A slew of polls conducted in April show a shrinking level of support for special counsel Robert Mueller’s probe into Russian interference in the 2016 presidential election.
Recent polls from Monmouth University, Quinnipiac University and Maris indicate Americans are souring on the wide-ranging probe. People are starting to see Mueller’s investigation as unfair to President Donald Trump, two of the three also suggest.
Monmouth’s May 1 survey finds 54 percent of Americans believe the special counsel’s pursuit should continue, which is down from 60 percent in March and 62 percent in July. Nearly 43 percent think the investigation should end — up 10 points since last summer.
Support among independents for continuing the Russia investigation has declined from 63 percent in March to 54 percent in the new poll, indicating criticisms are catching beyond Trump’s die-hard conservative base. The results of Monmouth’s poll, which sampled 803 adults reached through cell phones and landlines, could raise red flags among Democrats hoping to court independents.
The Maris poll, meanwhile, from April 10-13 found 45 percent saying the Mueller investigation was “fair” to the president, down from a high point of 53 percent in February. A still-smaller 30 percent said Mueller’s investigation was “not fair.” Quinnipiac’s results are similar in scope.
A Quinnipiac poll released April 26 found 54 percent of registered voters saying Mueller was conducting a fair investigation, down from a high of 60 percent in November 2017, while 31 percent said it was unfair. All three polls come as Trump continues berating those he believes are responsible for tying him to the probe.
“So disgraceful that the questions concerning the Russian Witch Hunt were ‘leaked’ to the media,” the president wrote in a tweet the day Monmouth published its poll. “No questions on Collusion. Oh, I see … you have a made up, phony crime, Collusion, that never existed, and an investigation begun with illegally leaked classified information. Nice!”
Monmouth’s poll also comes on the heels of an April 30 New York Times report showing a list of questions Mueller is considering asking Trump — the bulk of which are centered around a potential obstruction of justice case against Trump.

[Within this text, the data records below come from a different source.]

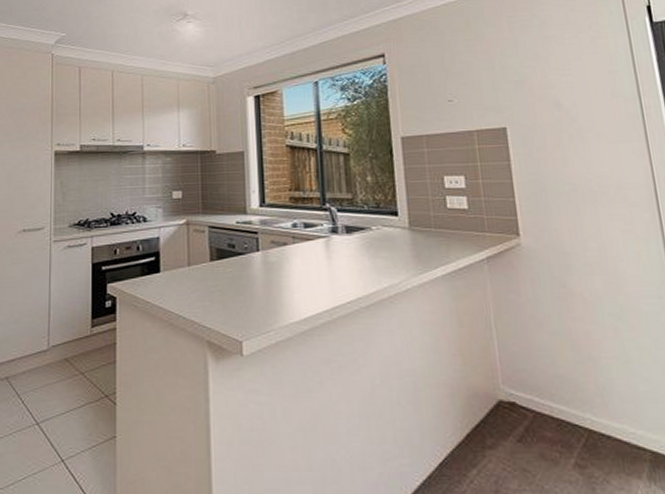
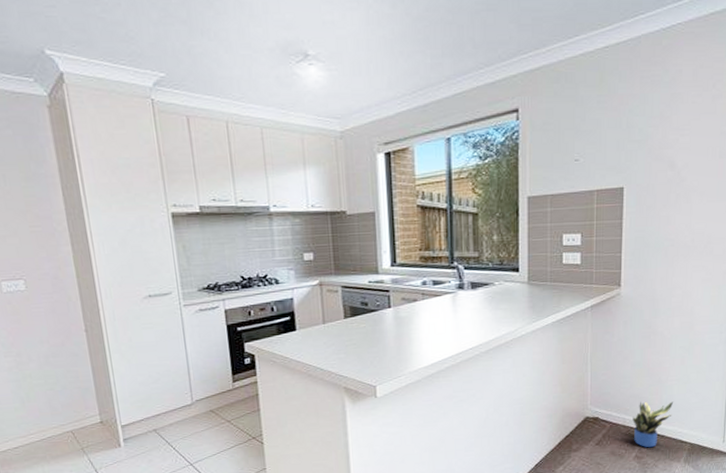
potted plant: none [562,384,616,453] -> present [632,401,674,448]

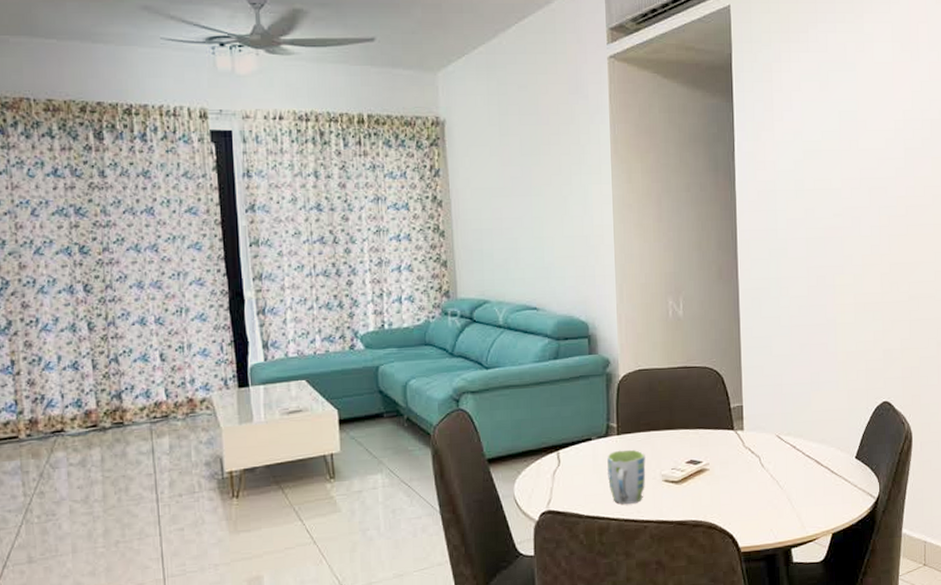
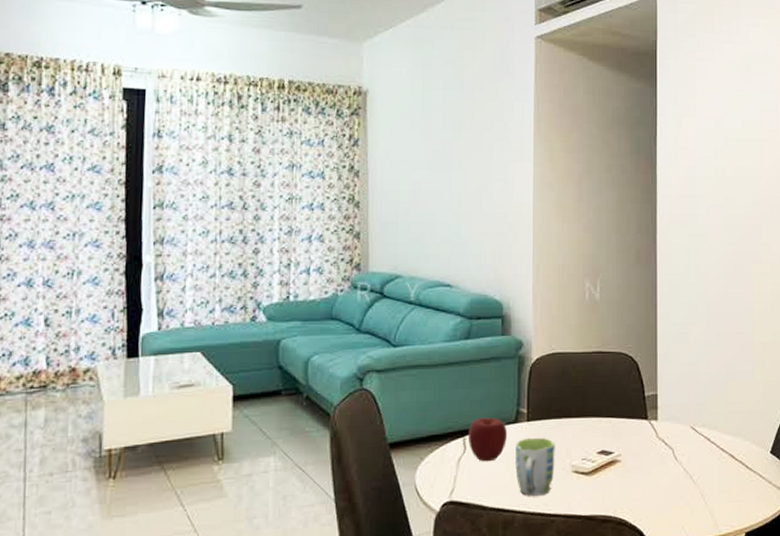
apple: none [561,432,599,474] -> present [467,418,507,462]

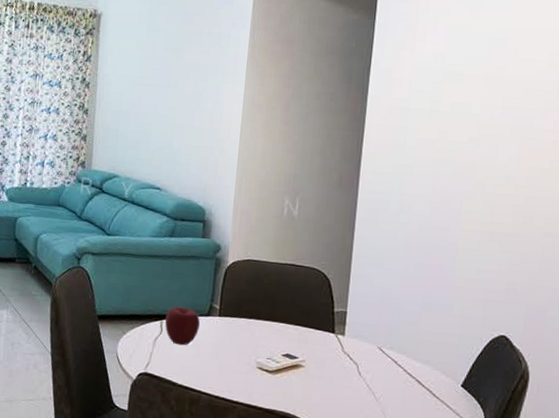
mug: present [515,437,555,496] -> none [205,330,243,383]

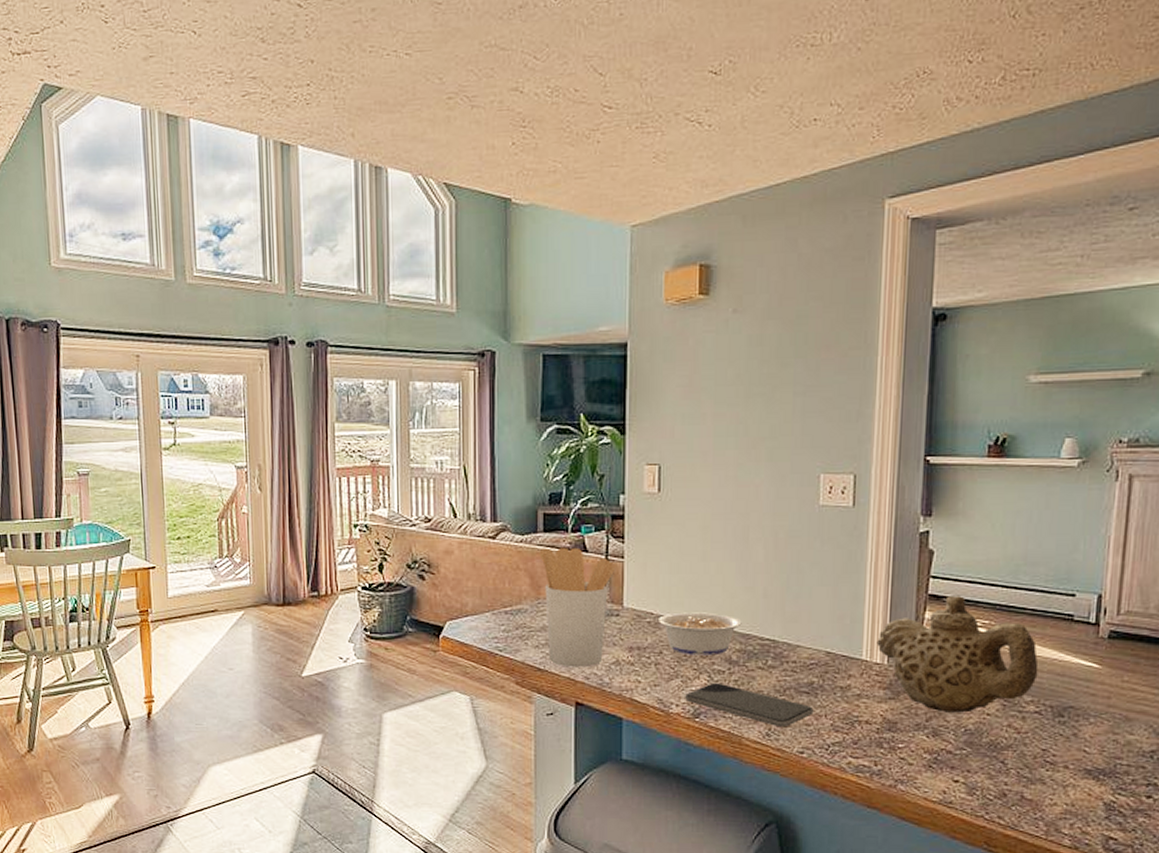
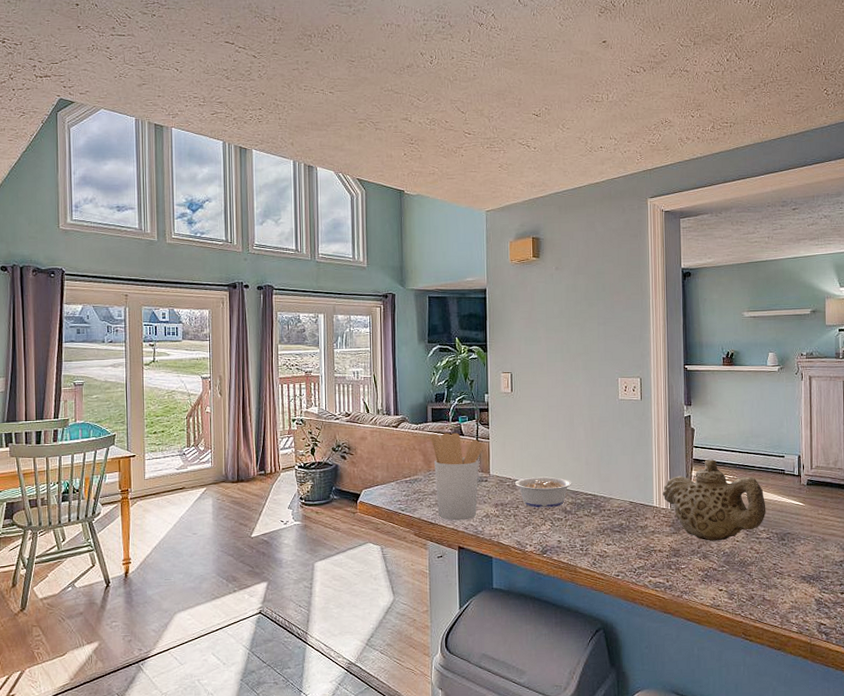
smartphone: present [684,682,814,728] -> none [535,527,624,558]

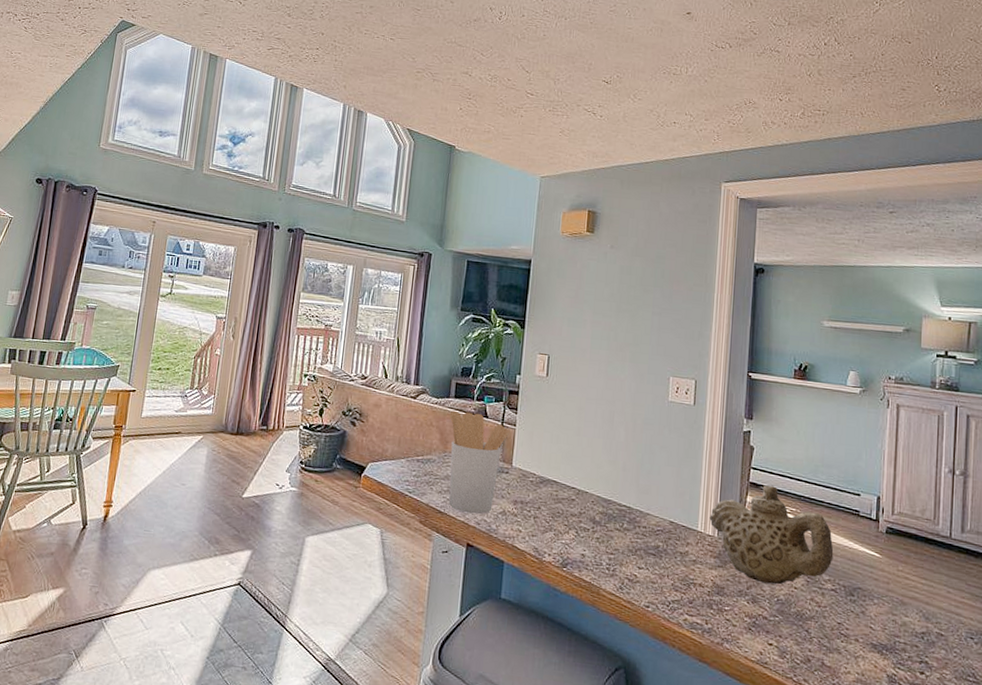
legume: present [503,476,572,508] -> none [526,473,605,515]

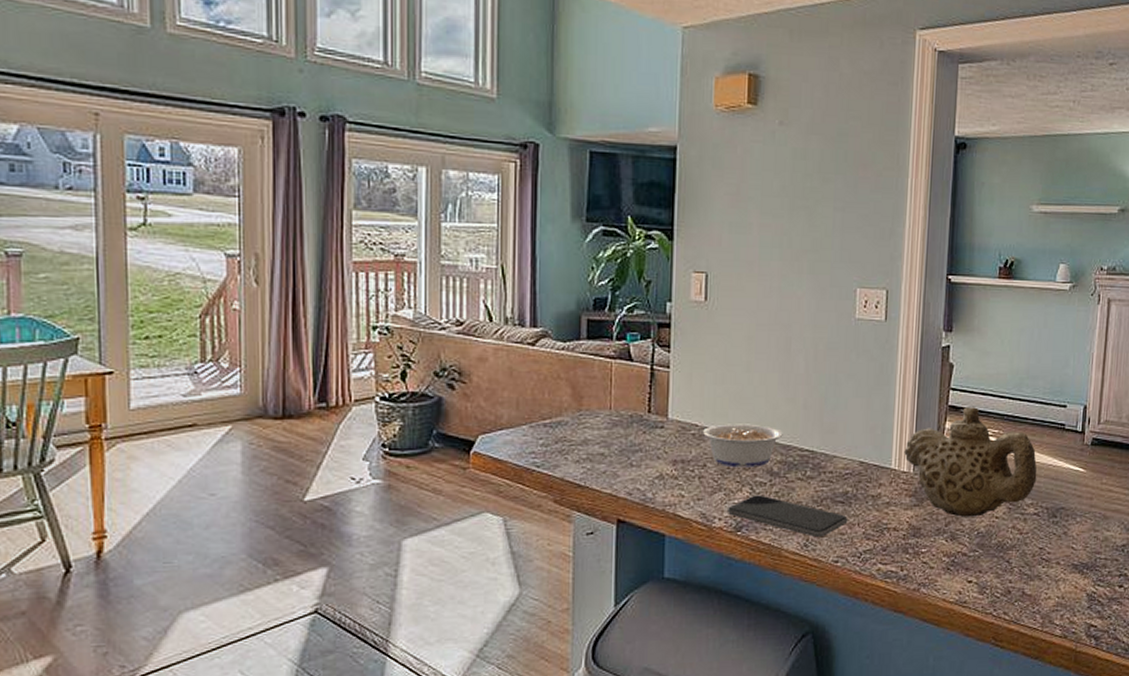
utensil holder: present [448,410,509,515] -> none [582,356,661,483]
legume: none [526,473,605,515] -> present [686,424,783,468]
smartphone: none [555,538,659,583] -> present [726,495,848,538]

Five questions relate to Michael Flynn, the former national security adviser who was forced to resign on Feb. 13, 2017. Eighteen questions focus on James Comey, who Trump fired as FBI director on May 9, 2017. Eight questions center on Attorney General Jeff Sessions, and 13 regard possible coordination between the Trump campaign and Russian government. Some legal analysts think the questions are overly broad.
Trump’s lawyers are in a worse position to prepare for an interview with Mueller than then-President Bill Clinton’s team was in the Whitewater investigation, according to Sol Wisenberg, a defense lawyer who was a deputy independent counsel in the Whitewater investigation.
“It’s totally different than when President Clinton came into the grand jury room to talk to us,” Wisenberg told The New York Times in a May 1 interview. “He pretty much knew everything we knew. It was far less risky.”
He added, “This list reinforces the notion that the president should not go in for an interview with Mueller … Mueller knows all kinds of things — we don’t know exactly what he knows — and these are both broad and detailed questions, making real land mines.”